• SET TASK: Rewrite every line of the records below, putting "view" wherever "pose" appears and leaving the rest unchanged.

Stored entries:
■ ■ ■

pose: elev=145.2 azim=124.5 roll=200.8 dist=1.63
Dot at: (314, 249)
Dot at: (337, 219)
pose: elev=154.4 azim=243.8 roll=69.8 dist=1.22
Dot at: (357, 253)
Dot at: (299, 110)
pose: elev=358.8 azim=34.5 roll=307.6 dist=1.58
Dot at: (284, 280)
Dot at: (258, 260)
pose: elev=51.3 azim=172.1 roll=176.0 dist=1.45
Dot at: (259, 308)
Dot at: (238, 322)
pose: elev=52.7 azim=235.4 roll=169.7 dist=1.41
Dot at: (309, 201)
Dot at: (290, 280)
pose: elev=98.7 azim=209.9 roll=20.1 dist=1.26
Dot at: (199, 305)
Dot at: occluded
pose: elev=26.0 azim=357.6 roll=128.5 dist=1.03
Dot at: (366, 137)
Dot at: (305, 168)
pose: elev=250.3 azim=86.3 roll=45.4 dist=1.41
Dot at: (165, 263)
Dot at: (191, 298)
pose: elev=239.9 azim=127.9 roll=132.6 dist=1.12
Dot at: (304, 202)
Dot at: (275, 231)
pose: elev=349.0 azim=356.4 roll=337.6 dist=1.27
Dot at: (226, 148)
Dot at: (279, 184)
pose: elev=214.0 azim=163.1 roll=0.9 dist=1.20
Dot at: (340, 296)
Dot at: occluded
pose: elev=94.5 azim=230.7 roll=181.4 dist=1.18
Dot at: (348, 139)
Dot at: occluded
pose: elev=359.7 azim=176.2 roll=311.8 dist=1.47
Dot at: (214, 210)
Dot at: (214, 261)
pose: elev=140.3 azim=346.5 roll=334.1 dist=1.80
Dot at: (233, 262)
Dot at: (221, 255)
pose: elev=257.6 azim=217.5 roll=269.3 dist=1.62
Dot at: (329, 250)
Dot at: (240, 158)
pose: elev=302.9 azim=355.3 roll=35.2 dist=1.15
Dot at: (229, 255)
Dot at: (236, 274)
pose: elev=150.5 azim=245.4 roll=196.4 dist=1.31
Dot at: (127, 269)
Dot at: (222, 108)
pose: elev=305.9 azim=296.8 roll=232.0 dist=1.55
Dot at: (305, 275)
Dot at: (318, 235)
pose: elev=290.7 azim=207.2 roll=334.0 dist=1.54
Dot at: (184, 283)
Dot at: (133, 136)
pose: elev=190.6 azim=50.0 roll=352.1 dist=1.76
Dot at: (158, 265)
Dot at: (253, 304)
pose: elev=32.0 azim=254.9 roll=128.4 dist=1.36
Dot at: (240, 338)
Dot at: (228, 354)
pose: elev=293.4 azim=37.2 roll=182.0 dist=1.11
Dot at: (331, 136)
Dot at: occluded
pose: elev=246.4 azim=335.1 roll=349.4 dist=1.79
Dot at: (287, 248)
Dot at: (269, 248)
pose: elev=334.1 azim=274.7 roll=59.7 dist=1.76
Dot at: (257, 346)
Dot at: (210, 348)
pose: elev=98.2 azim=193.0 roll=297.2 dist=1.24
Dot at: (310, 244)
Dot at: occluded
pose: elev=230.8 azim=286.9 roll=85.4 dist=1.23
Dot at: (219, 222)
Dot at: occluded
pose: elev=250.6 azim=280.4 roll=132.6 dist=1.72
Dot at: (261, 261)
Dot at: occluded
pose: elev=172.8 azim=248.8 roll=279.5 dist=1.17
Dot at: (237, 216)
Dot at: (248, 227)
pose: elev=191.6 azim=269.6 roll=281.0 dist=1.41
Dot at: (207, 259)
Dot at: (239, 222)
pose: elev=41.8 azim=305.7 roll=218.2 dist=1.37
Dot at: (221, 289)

■ ■ ■

• SOLUTION TO THE PROBLEM:
view: elev=145.2 azim=124.5 roll=200.8 dist=1.63
Dot at: (314, 249)
Dot at: (337, 219)
view: elev=154.4 azim=243.8 roll=69.8 dist=1.22
Dot at: (357, 253)
Dot at: (299, 110)
view: elev=358.8 azim=34.5 roll=307.6 dist=1.58
Dot at: (284, 280)
Dot at: (258, 260)
view: elev=51.3 azim=172.1 roll=176.0 dist=1.45
Dot at: (259, 308)
Dot at: (238, 322)
view: elev=52.7 azim=235.4 roll=169.7 dist=1.41
Dot at: (309, 201)
Dot at: (290, 280)
view: elev=98.7 azim=209.9 roll=20.1 dist=1.26
Dot at: (199, 305)
Dot at: occluded
view: elev=26.0 azim=357.6 roll=128.5 dist=1.03
Dot at: (366, 137)
Dot at: (305, 168)
view: elev=250.3 azim=86.3 roll=45.4 dist=1.41
Dot at: (165, 263)
Dot at: (191, 298)
view: elev=239.9 azim=127.9 roll=132.6 dist=1.12
Dot at: (304, 202)
Dot at: (275, 231)
view: elev=349.0 azim=356.4 roll=337.6 dist=1.27
Dot at: (226, 148)
Dot at: (279, 184)
view: elev=214.0 azim=163.1 roll=0.9 dist=1.20
Dot at: (340, 296)
Dot at: occluded
view: elev=94.5 azim=230.7 roll=181.4 dist=1.18
Dot at: (348, 139)
Dot at: occluded
view: elev=359.7 azim=176.2 roll=311.8 dist=1.47
Dot at: (214, 210)
Dot at: (214, 261)
view: elev=140.3 azim=346.5 roll=334.1 dist=1.80
Dot at: (233, 262)
Dot at: (221, 255)
view: elev=257.6 azim=217.5 roll=269.3 dist=1.62
Dot at: (329, 250)
Dot at: (240, 158)
view: elev=302.9 azim=355.3 roll=35.2 dist=1.15
Dot at: (229, 255)
Dot at: (236, 274)
view: elev=150.5 azim=245.4 roll=196.4 dist=1.31
Dot at: (127, 269)
Dot at: (222, 108)
view: elev=305.9 azim=296.8 roll=232.0 dist=1.55
Dot at: (305, 275)
Dot at: (318, 235)
view: elev=290.7 azim=207.2 roll=334.0 dist=1.54
Dot at: (184, 283)
Dot at: (133, 136)
view: elev=190.6 azim=50.0 roll=352.1 dist=1.76
Dot at: (158, 265)
Dot at: (253, 304)
view: elev=32.0 azim=254.9 roll=128.4 dist=1.36
Dot at: (240, 338)
Dot at: (228, 354)
view: elev=293.4 azim=37.2 roll=182.0 dist=1.11
Dot at: (331, 136)
Dot at: occluded
view: elev=246.4 azim=335.1 roll=349.4 dist=1.79
Dot at: (287, 248)
Dot at: (269, 248)
view: elev=334.1 azim=274.7 roll=59.7 dist=1.76
Dot at: (257, 346)
Dot at: (210, 348)
view: elev=98.2 azim=193.0 roll=297.2 dist=1.24
Dot at: (310, 244)
Dot at: occluded
view: elev=230.8 azim=286.9 roll=85.4 dist=1.23
Dot at: (219, 222)
Dot at: occluded
view: elev=250.6 azim=280.4 roll=132.6 dist=1.72
Dot at: (261, 261)
Dot at: occluded
view: elev=172.8 azim=248.8 roll=279.5 dist=1.17
Dot at: (237, 216)
Dot at: (248, 227)
view: elev=191.6 azim=269.6 roll=281.0 dist=1.41
Dot at: (207, 259)
Dot at: (239, 222)
view: elev=41.8 azim=305.7 roll=218.2 dist=1.37
Dot at: (221, 289)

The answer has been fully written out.